Records contained in a dataset
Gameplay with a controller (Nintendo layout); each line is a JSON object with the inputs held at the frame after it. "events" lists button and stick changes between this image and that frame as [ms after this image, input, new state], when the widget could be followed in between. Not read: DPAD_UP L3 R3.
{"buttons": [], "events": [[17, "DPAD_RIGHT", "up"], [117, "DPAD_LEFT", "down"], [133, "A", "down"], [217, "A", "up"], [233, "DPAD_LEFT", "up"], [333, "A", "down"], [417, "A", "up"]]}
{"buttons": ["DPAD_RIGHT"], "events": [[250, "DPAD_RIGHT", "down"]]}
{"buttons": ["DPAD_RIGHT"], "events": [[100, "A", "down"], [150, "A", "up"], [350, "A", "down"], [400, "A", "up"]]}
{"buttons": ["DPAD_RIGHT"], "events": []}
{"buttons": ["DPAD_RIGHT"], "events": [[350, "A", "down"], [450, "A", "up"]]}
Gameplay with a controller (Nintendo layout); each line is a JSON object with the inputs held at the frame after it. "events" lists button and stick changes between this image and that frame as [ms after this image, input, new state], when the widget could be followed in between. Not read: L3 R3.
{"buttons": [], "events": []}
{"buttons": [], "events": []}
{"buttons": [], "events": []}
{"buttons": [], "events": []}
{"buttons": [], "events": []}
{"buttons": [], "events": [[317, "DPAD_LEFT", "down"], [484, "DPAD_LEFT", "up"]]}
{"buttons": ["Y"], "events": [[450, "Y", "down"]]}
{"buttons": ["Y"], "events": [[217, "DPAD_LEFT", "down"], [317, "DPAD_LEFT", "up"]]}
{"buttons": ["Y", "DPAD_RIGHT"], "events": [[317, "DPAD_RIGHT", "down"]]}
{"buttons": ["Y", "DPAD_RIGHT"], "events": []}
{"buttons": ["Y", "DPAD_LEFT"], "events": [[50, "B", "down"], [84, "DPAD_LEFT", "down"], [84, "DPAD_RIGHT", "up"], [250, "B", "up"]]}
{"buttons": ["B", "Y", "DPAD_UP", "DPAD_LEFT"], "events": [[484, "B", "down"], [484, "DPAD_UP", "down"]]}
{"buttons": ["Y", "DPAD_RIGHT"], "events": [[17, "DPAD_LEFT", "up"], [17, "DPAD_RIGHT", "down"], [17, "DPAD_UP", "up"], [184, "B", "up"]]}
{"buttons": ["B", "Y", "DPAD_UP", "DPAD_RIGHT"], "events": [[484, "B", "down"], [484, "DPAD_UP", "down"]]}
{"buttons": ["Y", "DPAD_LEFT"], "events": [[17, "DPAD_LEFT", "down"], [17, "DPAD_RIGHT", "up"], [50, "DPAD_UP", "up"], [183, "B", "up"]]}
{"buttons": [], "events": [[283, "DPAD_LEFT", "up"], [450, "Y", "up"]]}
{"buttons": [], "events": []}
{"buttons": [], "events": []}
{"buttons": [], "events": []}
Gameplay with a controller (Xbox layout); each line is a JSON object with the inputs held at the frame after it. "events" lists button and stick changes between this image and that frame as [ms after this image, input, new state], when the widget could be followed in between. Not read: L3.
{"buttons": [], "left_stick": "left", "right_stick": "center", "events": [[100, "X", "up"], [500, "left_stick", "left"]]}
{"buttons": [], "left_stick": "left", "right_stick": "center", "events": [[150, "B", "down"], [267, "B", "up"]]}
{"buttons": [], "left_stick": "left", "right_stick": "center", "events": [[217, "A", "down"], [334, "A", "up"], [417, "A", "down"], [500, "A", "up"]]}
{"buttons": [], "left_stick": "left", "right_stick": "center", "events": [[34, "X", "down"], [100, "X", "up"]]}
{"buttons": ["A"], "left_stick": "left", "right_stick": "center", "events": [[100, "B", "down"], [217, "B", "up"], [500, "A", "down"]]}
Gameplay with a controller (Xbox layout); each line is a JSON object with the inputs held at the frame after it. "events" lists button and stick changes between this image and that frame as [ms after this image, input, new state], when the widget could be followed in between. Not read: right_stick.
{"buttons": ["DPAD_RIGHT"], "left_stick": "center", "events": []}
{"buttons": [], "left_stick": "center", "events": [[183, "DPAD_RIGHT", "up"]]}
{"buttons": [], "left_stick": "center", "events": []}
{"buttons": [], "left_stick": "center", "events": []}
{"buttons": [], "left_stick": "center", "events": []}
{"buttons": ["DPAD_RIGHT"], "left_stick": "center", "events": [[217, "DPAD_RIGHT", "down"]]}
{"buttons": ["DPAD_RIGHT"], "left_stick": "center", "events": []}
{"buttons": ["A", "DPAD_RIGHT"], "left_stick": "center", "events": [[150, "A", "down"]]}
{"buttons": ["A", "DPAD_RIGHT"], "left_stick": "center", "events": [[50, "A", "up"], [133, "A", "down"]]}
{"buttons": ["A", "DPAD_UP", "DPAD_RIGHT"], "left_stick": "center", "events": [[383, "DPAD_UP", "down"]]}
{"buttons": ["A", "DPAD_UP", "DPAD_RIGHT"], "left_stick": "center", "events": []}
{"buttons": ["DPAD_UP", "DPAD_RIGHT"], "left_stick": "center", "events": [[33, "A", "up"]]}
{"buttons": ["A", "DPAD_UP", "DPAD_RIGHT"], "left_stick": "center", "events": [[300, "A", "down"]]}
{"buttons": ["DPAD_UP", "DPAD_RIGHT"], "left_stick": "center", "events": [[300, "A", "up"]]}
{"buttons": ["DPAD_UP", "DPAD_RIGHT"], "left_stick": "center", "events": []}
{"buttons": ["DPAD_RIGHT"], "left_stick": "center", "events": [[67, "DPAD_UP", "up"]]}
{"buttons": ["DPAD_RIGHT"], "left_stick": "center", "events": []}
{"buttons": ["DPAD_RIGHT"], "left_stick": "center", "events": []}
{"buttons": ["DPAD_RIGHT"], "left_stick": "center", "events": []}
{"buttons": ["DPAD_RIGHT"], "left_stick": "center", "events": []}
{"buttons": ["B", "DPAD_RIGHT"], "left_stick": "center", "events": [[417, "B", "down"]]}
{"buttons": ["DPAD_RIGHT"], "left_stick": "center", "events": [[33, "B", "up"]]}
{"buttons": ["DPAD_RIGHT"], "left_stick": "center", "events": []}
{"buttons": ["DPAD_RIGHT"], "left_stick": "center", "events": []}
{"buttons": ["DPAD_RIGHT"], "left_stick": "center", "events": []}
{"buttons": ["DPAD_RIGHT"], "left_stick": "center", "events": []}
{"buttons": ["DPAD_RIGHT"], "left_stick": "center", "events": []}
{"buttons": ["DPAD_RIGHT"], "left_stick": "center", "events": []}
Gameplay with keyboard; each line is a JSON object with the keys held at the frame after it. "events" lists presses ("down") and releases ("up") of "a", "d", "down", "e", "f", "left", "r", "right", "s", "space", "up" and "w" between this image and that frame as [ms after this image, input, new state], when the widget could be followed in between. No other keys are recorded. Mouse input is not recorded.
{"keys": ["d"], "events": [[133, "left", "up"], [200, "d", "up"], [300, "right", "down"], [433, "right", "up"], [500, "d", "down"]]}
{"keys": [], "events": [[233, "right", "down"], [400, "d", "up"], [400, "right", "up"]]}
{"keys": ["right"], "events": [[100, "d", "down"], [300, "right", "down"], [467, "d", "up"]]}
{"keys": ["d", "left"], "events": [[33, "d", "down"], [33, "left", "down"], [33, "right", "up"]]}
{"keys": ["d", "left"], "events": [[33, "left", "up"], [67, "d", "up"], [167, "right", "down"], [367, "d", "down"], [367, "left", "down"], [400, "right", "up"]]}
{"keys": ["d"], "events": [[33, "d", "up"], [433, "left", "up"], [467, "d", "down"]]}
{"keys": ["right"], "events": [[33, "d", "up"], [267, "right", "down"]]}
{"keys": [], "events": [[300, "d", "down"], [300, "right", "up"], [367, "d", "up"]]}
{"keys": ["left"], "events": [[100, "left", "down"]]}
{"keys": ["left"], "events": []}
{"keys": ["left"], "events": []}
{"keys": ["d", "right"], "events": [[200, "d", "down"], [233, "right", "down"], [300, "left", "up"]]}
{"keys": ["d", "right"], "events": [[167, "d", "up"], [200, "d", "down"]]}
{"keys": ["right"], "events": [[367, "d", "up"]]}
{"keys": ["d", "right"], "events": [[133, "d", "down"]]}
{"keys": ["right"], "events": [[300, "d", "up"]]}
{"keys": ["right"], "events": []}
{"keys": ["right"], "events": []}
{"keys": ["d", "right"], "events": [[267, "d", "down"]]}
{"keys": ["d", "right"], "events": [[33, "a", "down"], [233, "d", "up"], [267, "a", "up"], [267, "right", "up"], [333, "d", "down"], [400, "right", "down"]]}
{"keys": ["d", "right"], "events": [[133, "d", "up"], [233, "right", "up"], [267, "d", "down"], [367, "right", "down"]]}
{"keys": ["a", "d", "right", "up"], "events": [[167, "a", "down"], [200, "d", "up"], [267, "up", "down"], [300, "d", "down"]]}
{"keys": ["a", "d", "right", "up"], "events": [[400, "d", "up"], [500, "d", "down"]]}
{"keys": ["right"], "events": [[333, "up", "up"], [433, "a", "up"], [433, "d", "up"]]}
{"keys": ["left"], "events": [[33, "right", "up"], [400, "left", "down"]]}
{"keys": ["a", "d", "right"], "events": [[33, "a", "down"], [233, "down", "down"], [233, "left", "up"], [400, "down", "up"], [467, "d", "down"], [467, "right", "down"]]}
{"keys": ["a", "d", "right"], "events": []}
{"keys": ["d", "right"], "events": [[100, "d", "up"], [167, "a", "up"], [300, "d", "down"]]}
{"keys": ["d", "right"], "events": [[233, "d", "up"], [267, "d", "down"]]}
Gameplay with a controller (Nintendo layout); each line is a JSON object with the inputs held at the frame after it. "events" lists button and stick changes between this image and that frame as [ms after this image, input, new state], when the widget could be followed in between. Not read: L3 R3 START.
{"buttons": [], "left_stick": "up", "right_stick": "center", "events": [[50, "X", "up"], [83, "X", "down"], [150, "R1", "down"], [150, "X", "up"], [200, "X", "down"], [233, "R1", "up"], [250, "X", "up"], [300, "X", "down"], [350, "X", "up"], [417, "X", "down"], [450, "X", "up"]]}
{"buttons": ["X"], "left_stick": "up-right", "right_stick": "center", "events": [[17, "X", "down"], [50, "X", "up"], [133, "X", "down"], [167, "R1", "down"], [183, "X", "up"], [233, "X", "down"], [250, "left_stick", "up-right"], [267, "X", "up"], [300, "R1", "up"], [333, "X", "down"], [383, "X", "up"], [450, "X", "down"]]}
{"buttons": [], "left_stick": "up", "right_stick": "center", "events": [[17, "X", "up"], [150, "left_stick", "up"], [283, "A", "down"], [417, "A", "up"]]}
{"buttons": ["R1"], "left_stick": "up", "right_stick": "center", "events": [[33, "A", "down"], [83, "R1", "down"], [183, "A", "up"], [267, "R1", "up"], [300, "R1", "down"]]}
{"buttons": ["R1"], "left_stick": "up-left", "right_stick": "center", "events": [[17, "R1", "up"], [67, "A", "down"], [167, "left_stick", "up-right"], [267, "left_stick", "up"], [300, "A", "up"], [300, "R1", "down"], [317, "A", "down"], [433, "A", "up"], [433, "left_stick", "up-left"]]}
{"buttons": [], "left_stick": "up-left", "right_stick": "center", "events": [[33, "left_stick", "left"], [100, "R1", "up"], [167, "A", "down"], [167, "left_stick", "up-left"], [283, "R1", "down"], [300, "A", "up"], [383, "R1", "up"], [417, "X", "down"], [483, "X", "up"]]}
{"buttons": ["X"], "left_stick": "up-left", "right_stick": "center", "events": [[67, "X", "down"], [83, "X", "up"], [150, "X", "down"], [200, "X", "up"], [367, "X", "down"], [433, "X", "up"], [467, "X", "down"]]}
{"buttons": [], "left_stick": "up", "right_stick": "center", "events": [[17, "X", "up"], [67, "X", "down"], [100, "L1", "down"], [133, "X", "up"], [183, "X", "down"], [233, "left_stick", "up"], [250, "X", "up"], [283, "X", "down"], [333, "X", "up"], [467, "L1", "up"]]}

▸ **Problem statement**: Go through the records above and return each line in which the word "when" occurs.

▸ **Answer to the exercise**:
Gameplay with a controller (Nintendo layout); each line is a JSON object with the inputs held at the frame after it. "events" lists button and stick changes between this image and that frame as [ms after this image, input, new state], when the widget could be followed in between. Not read: DPAD_UP L3 R3.
Gameplay with a controller (Nintendo layout); each line is a JSON object with the inputs held at the frame after it. "events" lists button and stick changes between this image and that frame as [ms after this image, input, new state], when the widget could be followed in between. Not read: L3 R3.
Gameplay with a controller (Xbox layout); each line is a JSON object with the inputs held at the frame after it. "events" lists button and stick changes between this image and that frame as [ms after this image, input, new state], when the widget could be followed in between. Not read: L3.
Gameplay with a controller (Xbox layout); each line is a JSON object with the inputs held at the frame after it. "events" lists button and stick changes between this image and that frame as [ms after this image, input, new state], when the widget could be followed in between. Not read: right_stick.
Gameplay with keyboard; each line is a JSON object with the keys held at the frame after it. "events" lists presses ("down") and releases ("up") of "a", "d", "down", "e", "f", "left", "r", "right", "s", "space", "up" and "w" between this image and that frame as [ms after this image, input, new state], when the widget could be followed in between. No other keys are recorded. Mouse input is not recorded.
Gameplay with a controller (Nintendo layout); each line is a JSON object with the inputs held at the frame after it. "events" lists button and stick changes between this image and that frame as [ms after this image, input, new state], when the widget could be followed in between. Not read: L3 R3 START.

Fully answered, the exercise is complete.